Rebecca Roanhorse, "Welcome to Your Authentic Indian Experience (TM)"; Apex Magazine, August 8, 2017
https://www.apex-magazine.com/welcome-to-your-authentic-indian-experience/
Jesse Turnblatt, like most of his co-workers at Sedona Sweats, is a 'real Indian' who sells VR fantasy experiences to white tourists who "don’t want a real Indian experience. They want what they see in the movies." So he gives them fantasies about Indians who never were, until one day he meets a client who wants so much more.
This is half science fiction, half horror, and all about the real Indian experiences of cultural appropriation, the intersection of racism and sexism, theft of land, culture and even identity, and ultimately, genocide. The ending floored me with its parallels to the history of white appropriation of everything Indigenous. Read it.
Malinda Lo, "Ghost Town"; Uncanny Magazine, September/October, 2017 (originally published in Defy the Dark, ed. Saundra Mitchell, 2013)
https://uncannymagazine.com/article/ghost-town/
It's Halloween in Pinnacle, a small town in Colorado with a history of mining prosperity during the 'Old West' and a tradition of celebrating its ghosts. Ty is a young butch transplanted from San Francisco with her family to a place where she doesn't fit in, where there's no real place for a young lesbian among all the Beckys and Chads. When popular girl at school McKenzie invites her to go ghost hunting on Halloween, Ty accepts.

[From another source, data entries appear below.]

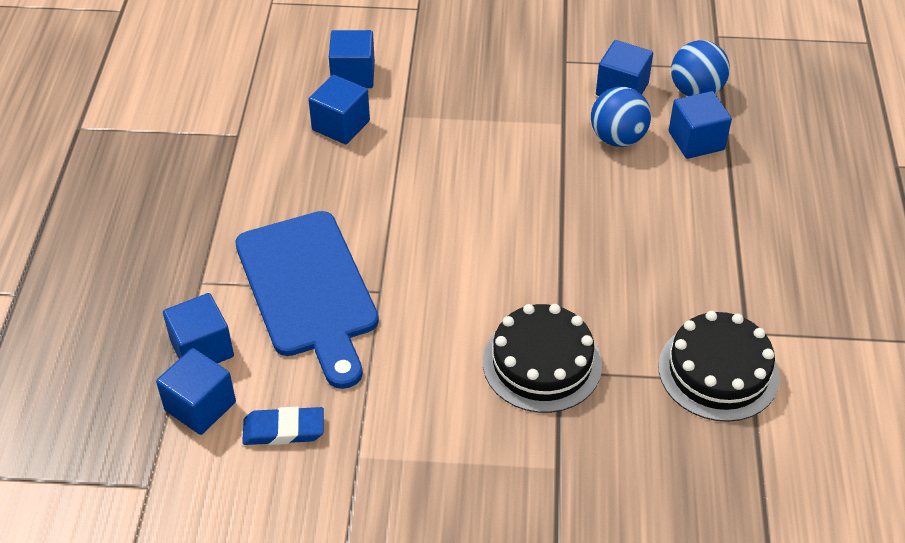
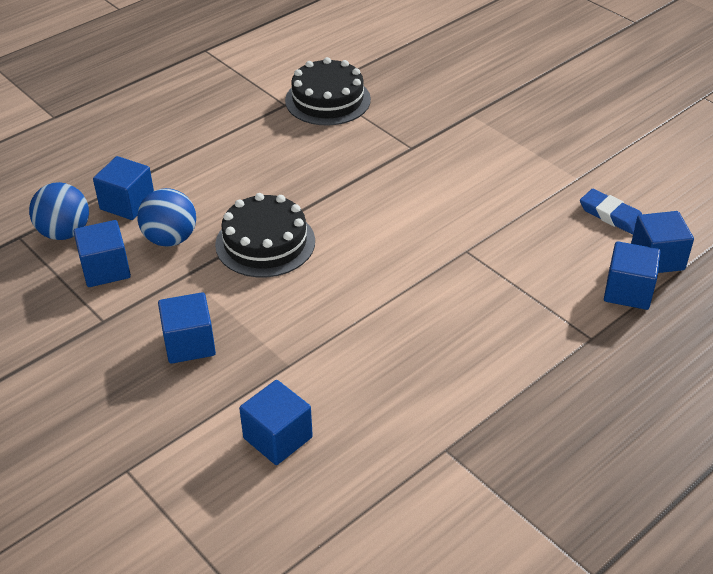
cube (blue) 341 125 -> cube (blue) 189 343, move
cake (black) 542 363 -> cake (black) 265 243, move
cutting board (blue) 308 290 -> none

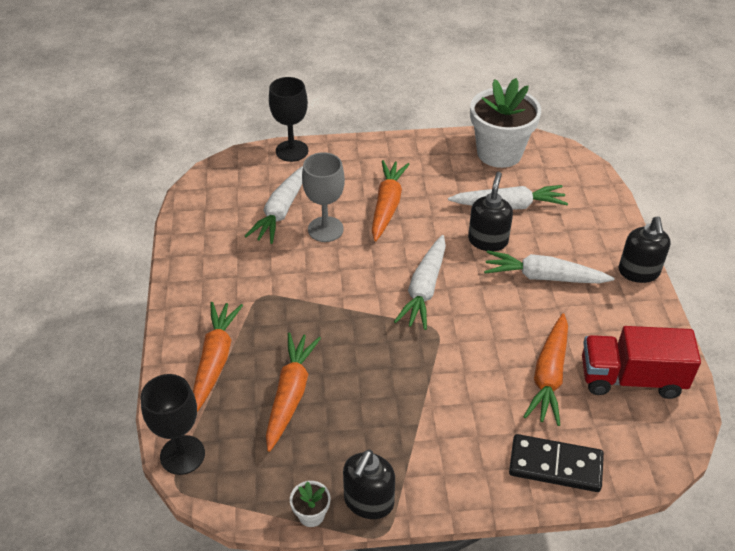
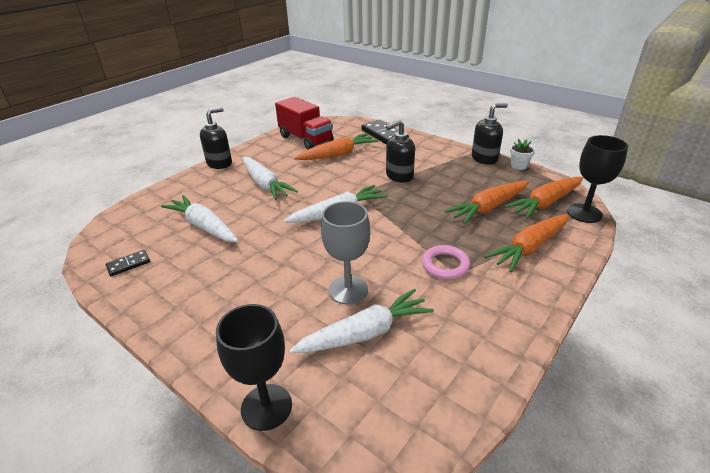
flower pot (white) 499 153 -> domino (black) 128 264
soap dispenser (black) 488 240 -> soap dispenser (black) 399 176, move
none -> ring (pink) 445 265
carrot (orange) 387 205 -> carrot (orange) 545 203, move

This is a ghost story. A good one. It's also a story about bullying and anti-queer bigotry and the history of violence against transgressive women - and a sisterhood that transcends the grave. It's told in layers, peeling back the events of the evening until the reader finally understands everything, and the impact is all the more because of this. I liked it a lot.

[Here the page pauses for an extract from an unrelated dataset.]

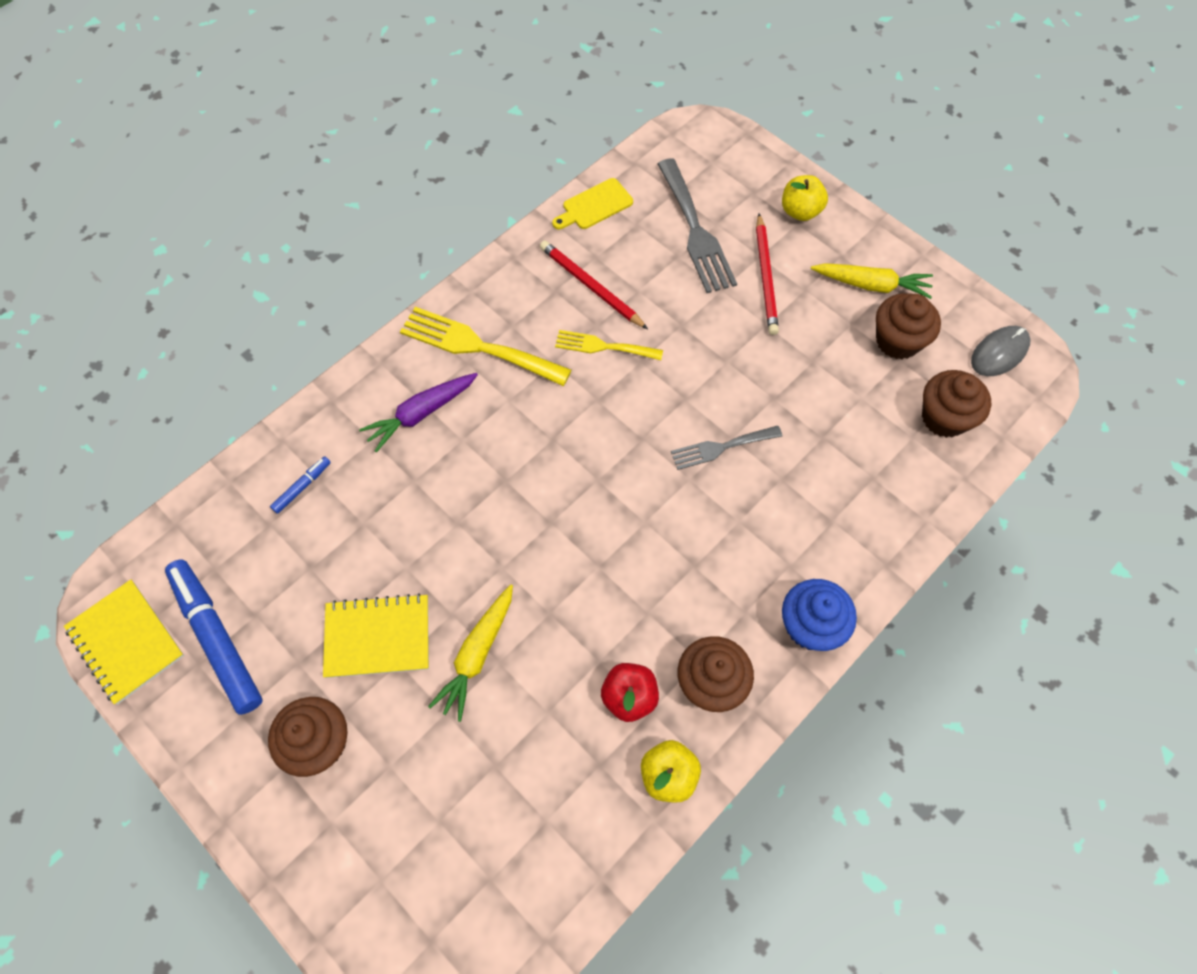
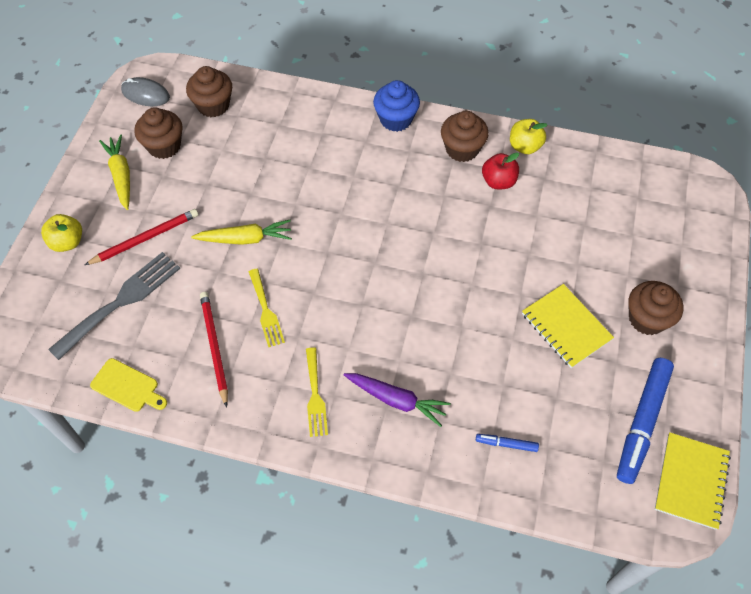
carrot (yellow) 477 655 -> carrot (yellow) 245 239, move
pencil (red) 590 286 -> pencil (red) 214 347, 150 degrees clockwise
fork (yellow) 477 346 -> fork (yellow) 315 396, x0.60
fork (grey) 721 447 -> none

Lavie Tidhar, "The Old Dispensation"; Tor.com, February 8, 2017
https://www.tor.com/2017/02/08/the-old-dispensation/
The short story is framed as the observations of a telepathic ruler (or rulers, or some intermediate being with multiple consciousness) known as the Exilarch torturing one of its trained assassins to determine just what happened on his latest mission, from which he returned somehow changed. It is set in an interstellar theocratic empire based on Jewish tradition and culture, but it's a nasty place indeed, where heresy merits death and the Treif - races outside the rules of acceptability - are freely warred on to the point of extermination. Lavie leaves quite a lot to the reader to work out, including the nature of the Exilarch, the origin of the Empire, and the consequences of what happened to the assassin during his mission. Interesting reading, but I found it unsatisfying despite the suggestion at the end that the Exilarch's reign of terror might be nearing its end.

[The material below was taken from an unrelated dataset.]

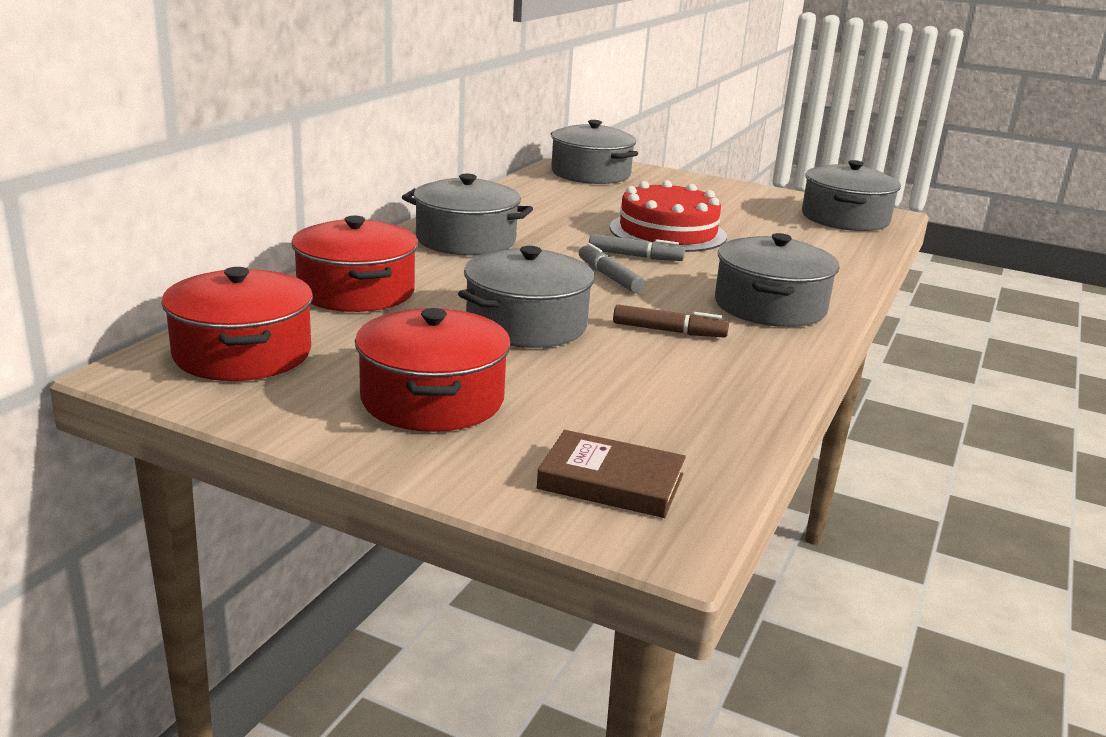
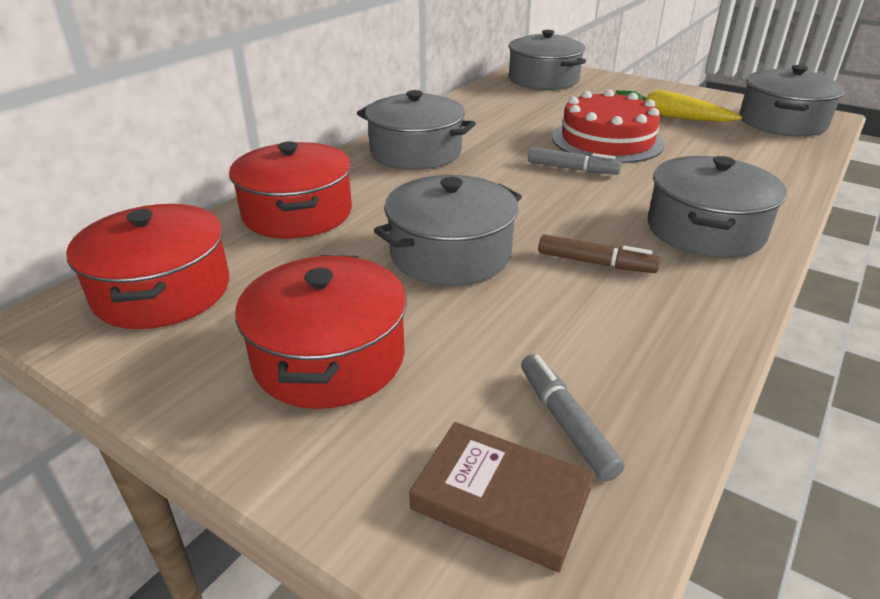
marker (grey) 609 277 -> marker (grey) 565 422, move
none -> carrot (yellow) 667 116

Yoon Ha Lee, "Extracurricular Activities"; Tor.com, February 15, 2017
https://www.tor.com/2017/02/15/extracurricular-activities/
Lee's novelette is set in the same universe as his novels Ninefox Gambit and Raven Stratagem, and features one of the protagonists from that series, but is more accessible to the casual reader. It is set early in Shuos Jedao's career, and demonstrates the combination of skill, daring and foresight that will make Jedao legendary. The narrative has a light, at tines almost comedic tone, but there are hints of what is to come, particularly in Jedao's consciousness of the number of kills he makes. Yet at the sane time it's clear that he is dangerous, and thinks in terms of threat and violence. For readers of the novels, it's an interesting glimpse into one of Lee's most interesting characters. For those who don't already know Shuos Jedao, it's a finely crafted sf spy story.